L’échec c’est le revers de l’action, il faut agir en dépit de cette menace pour avancer. Il existe une belle citation de Nelson Mandela à ce sujet. Le reste n’est que retournement de situations ou des erreurs, car tous ceux qui font savent qu’elles existent.

Pour moi, l’entrepreneuriat c’est avant tout une initiative de création, qui nous implique et nous reflète personnellement. On y met de soi, on donne corps à ses rêves. Je ne pense pas que ce soit l’unique ascenseur social au détriment du rêve de la fonction publique, c’est juste une option parmi d’autres, mais au moment où la fonction publique dans tous ses versants connaît de profondes mutations dans un contexte global de réduction des moyens, toutes les initiatives doivent être encouragées pour le développement de la Guadeloupe, forte de ses richesses naturelles et culturelles. C’est pour cela que je rends hommage à tous ceux qui se sont lancés. Avec plus ou moins de succès, ils ont essayé pour certains et font face aux difficultés avec dignité pour d’autres. Ce sont des hommes et des femmes, souvent dans l’ombre, qui contribuent au rayonnement de la Guadeloupe. Je les respecte.




Y arriver...


C’est difficile de définir la réussite, car la vie est pleine de rebondissements. Si on la considère comme la réalisation d’une ambition, d’un désir ou le sentiment d’avoir trouvé sa place dans la société, il faut ensuite pouvoir la mesurer.

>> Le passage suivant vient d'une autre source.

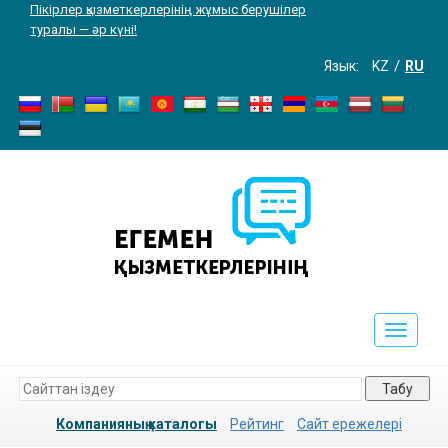
Пікірлер қызметкерлерінің жұмыс берушілер
туралы — әр күні!
Язык:
KZ
RU
Toggle
navigati
Табу
Компанияның каталогы
Рейтинг
Сайт ережелері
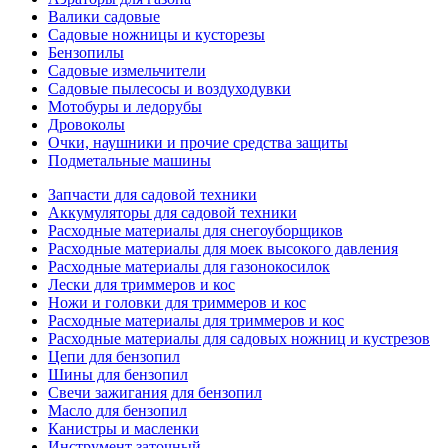
Валики садовые
Садовые ножницы и кусторезы
Бензопилы
Садовые измельчители
Садовые пылесосы и воздуходувки
Мотобуры и ледорубы
Дровоколы
Очки, наушники и прочие средства защиты
Подметальные машины
Запчасти для садовой техники
Аккумуляторы для садовой техники
Расходные материалы для снегоуборщиков
Расходные материалы для моек высокого давления
Расходные материалы для газонокосилок
Лески для триммеров и кос
Ножи и головки для триммеров и кос
Расходные материалы для триммеров и кос
Расходные материалы для садовых ножниц и кустрезов
Цепи для бензопил
Шины для бензопил
Свечи зажигания для бензопил
Масло для бензопил
Канистры и масленки
Инструмент заточный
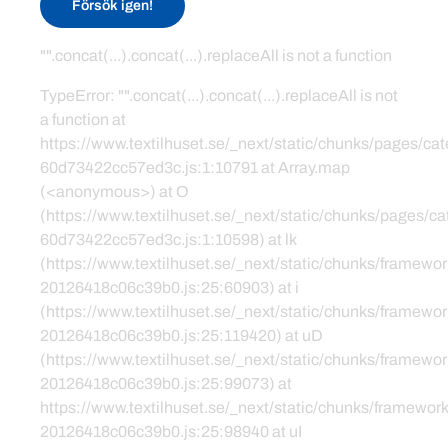
Försök igen!
"".concat(...).concat(...).replaceAll is not a function
TypeError: "".concat(...).concat(...).replaceAll is not
a function at
https://www.textilhuset.se/_next/static/chunks/pages/c
60d73422cc57ed3c.js:1:10791 at Array.map
(<anonymous>) at O
(https://www.textilhuset.se/_next/static/chunks/pages/
60d73422cc57ed3c.js:1:10598) at lk
(https://www.textilhuset.se/_next/static/chunks/framewor
20126418c06c39b0.js:25:60903) at i
(https://www.textilhuset.se/_next/static/chunks/framewor
20126418c06c39b0.js:25:119420) at uD
(https://www.textilhuset.se/_next/static/chunks/framewor
20126418c06c39b0.js:25:99073) at
https://www.textilhuset.se/_next/static/chunks/framework
20126418c06c39b0.js:25:98940 at uI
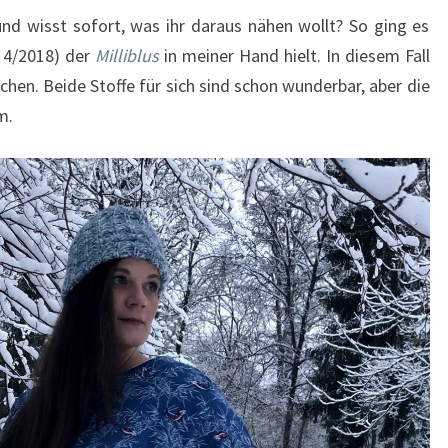
 und wisst sofort, was ihr daraus nähen wollt? So ging es
. 4/2018) der
Milliblus
in meiner Hand hielt. In diesem Fall
hen. Beide Stoffe für sich sind schon wunderbar, aber die
m.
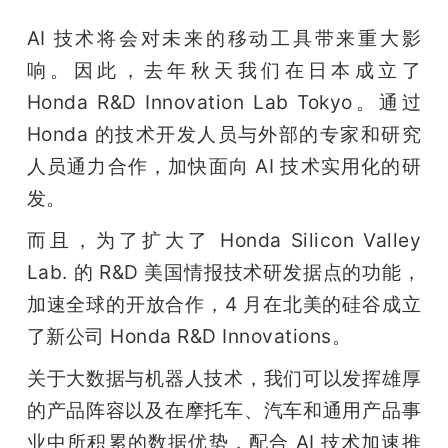
AI 技术将会对未来的移动工具带来重大影
响。因此，去年秋天我们在日本成立了 
Honda R&D Innovation Lab Tokyo。通过 
Honda 的技术开发人员与外部的专家和研究
人员通力合作，加快面向 AI 技术实用化的研
发。
而且，为了扩大了 Honda Silicon Valley 
Lab. 的 R&D 美国情报技术研发据点的功能，
加速全球的开放合作，4 月在北美的硅谷成立
了新公司 Honda R&D Innovations。
关于大数据与机器人技术，我们可以发挥雄厚
的产品阵容以及在摩托车、汽车和通用产品事
业中所积累的数据优势，配合 AI 技术加速推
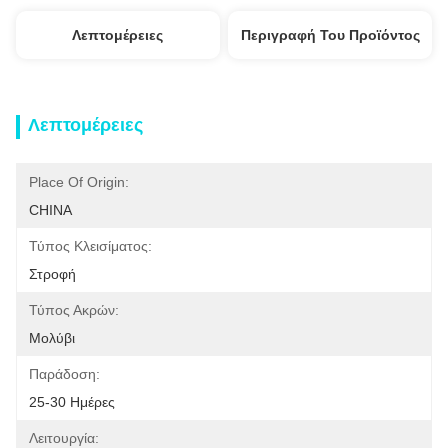
Λεπτομέρειες
Περιγραφή Του Προϊόντος
Λεπτομέρειες
Place Of Origin:
CHINA
Τύπος Κλεισίματος:
Στροφή
Τύπος Ακρών:
Μολύβι
Παράδοση:
25-30 Ημέρες
Λειτουργία:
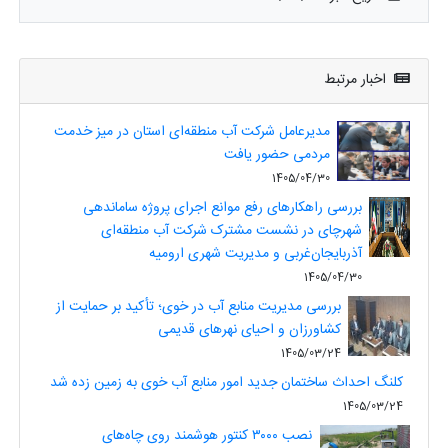
اخبار مرتبط
مدیرعامل شرکت آب منطقه‌ای استان در میز خدمت
مردمی حضور یافت
1405/04/30
بررسی راهکارهای رفع موانع اجرای پروژه ساماندهی
شهرچای در نشست مشترک شرکت آب منطقه‌ای
آذربایجان‌غربی و مدیریت شهری ارومیه
1405/04/30
بررسی مدیریت منابع آب در خوی؛ تأکید بر حمایت از
کشاورزان و احیای نهرهای قدیمی
1405/03/24
کلنگ احداث ساختمان جدید امور منابع آب خوی به زمین زده شد
1405/03/24
نصب ۳۰۰۰ کنتور هوشمند روی چاه‌های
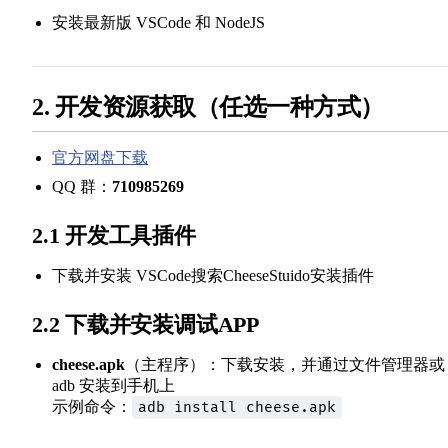
安装最新版 VSCode 和 NodeJS
2. 开发资源获取（任选一种方式）
官方网盘下载
QQ 群：
710985269
2.1 开发工具插件
下载并安装 VSCode搜索CheeseStuido安装插件
2.2 下载并安装调试APP
cheese.apk
（主程序）：下载安装，并通过文件管理器或
adb 安装到手机上
示例命令：
adb install cheese.apk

Comment ? Par un grand sentiment de plénitude peut-être. Du coup ! Je réalise que j’ai encore du chemin à parcourir pour y arriver !!!!


L’échec c’est le revers de l’action, il faut agir en dépit de cette menace pour avancer. Il existe une belle citation de Nelson Mandela à ce sujet. Le reste n’est que retournement de situations ou des erreurs, car tous ceux qui font savent qu’elles existent. J’en ai fait et j’en ferai peut-être encore. Le développement de la marque ÉRAM en Guadeloupe se fera par l’ouverture d’autres points de vente avec des évolutions dans l’offre. C’est à l’étude. Si c’était à refaire, je le referais. Un conseil ! Rester persévérant, confiant et rigoureux dans sa gestion.